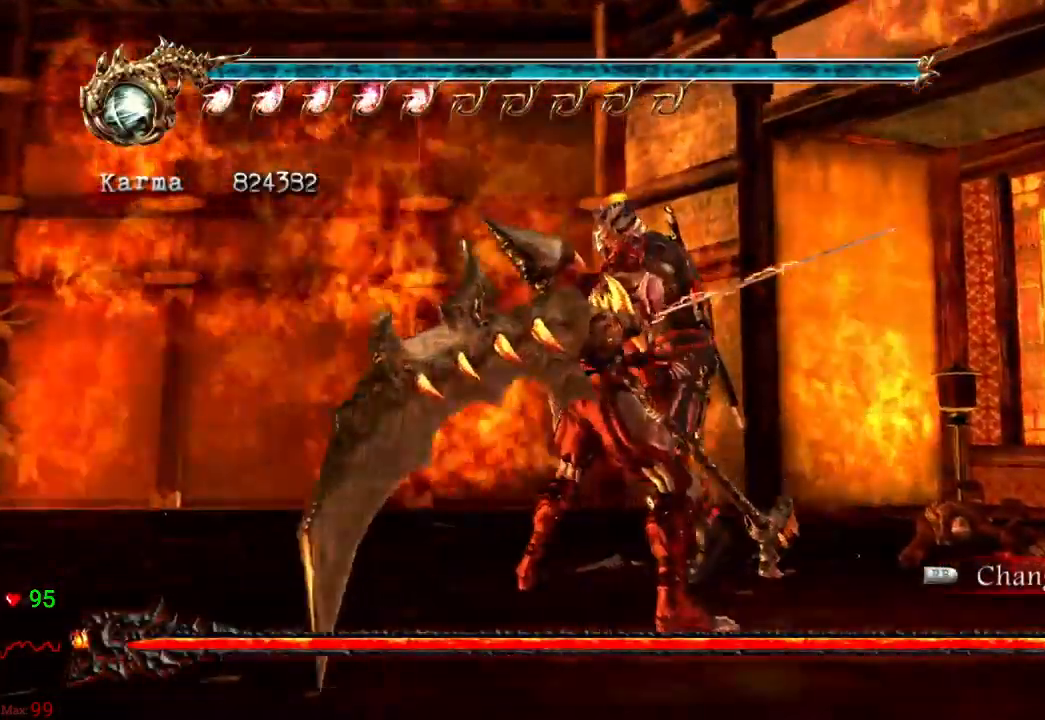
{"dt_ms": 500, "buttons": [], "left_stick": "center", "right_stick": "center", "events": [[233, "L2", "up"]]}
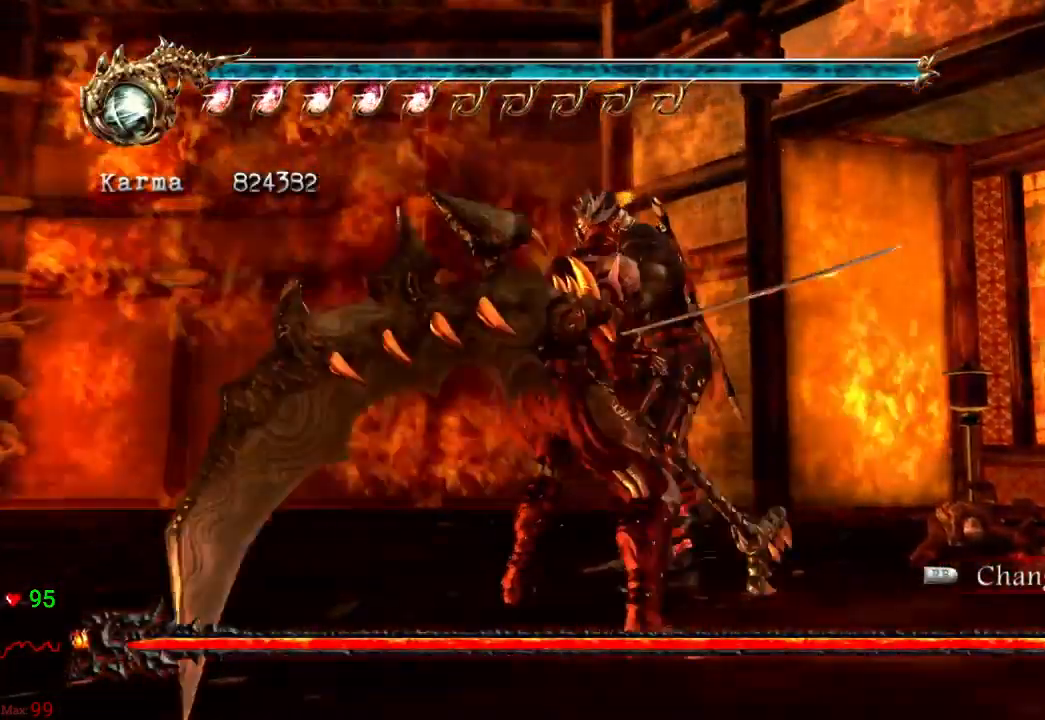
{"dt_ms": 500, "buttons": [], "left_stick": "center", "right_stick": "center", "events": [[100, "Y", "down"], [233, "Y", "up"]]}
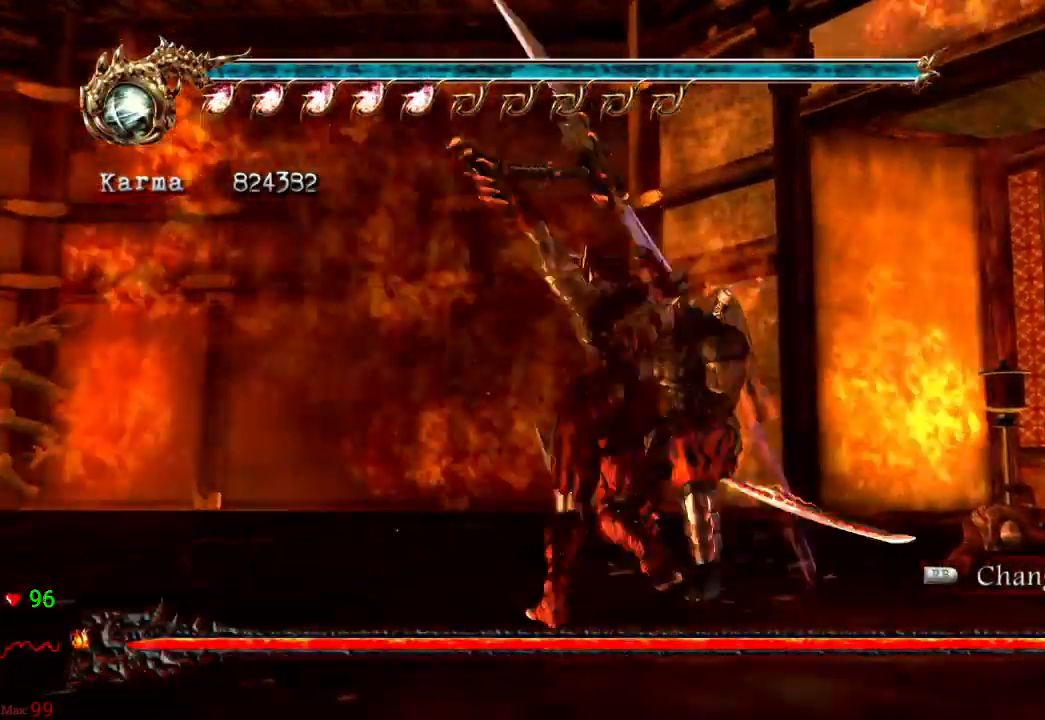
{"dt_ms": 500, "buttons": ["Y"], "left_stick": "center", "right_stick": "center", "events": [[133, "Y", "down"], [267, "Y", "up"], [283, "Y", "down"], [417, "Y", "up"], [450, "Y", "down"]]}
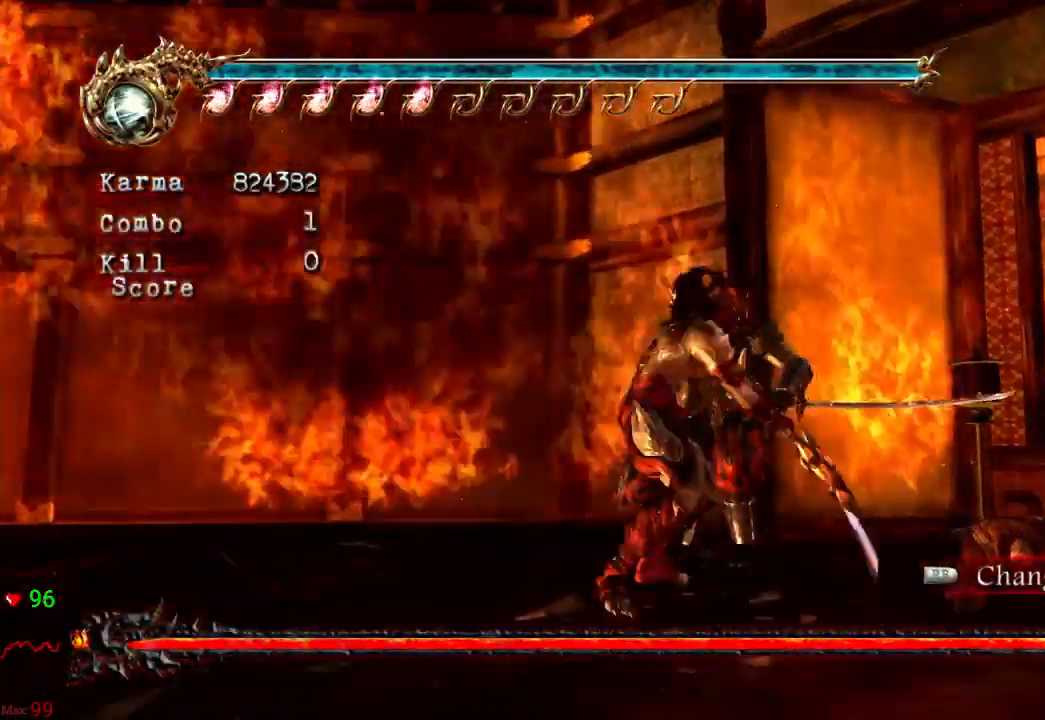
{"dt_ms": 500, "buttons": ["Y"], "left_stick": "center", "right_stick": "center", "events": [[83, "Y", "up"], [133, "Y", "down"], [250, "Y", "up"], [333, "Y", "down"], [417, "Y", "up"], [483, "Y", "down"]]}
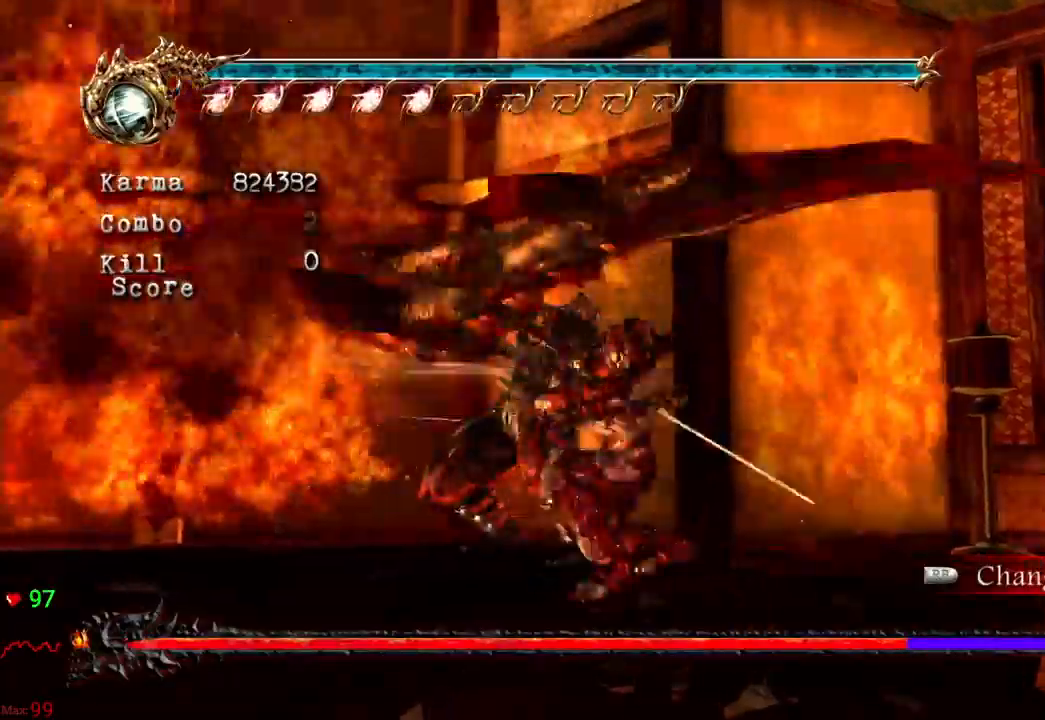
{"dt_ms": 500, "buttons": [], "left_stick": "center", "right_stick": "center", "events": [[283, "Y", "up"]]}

▶ **Problem statement**: Write the entries out in full and exactly, omitting every picture.

▶ **Solution to the exercise**:
{"dt_ms": 500, "buttons": [], "left_stick": "center", "right_stick": "center", "events": [[233, "L2", "up"]]}
{"dt_ms": 500, "buttons": [], "left_stick": "center", "right_stick": "center", "events": [[100, "Y", "down"], [233, "Y", "up"]]}
{"dt_ms": 500, "buttons": ["Y"], "left_stick": "center", "right_stick": "center", "events": [[133, "Y", "down"], [267, "Y", "up"], [283, "Y", "down"], [417, "Y", "up"], [450, "Y", "down"]]}
{"dt_ms": 500, "buttons": ["Y"], "left_stick": "center", "right_stick": "center", "events": [[83, "Y", "up"], [133, "Y", "down"], [250, "Y", "up"], [333, "Y", "down"], [417, "Y", "up"], [483, "Y", "down"]]}
{"dt_ms": 500, "buttons": [], "left_stick": "center", "right_stick": "center", "events": [[283, "Y", "up"]]}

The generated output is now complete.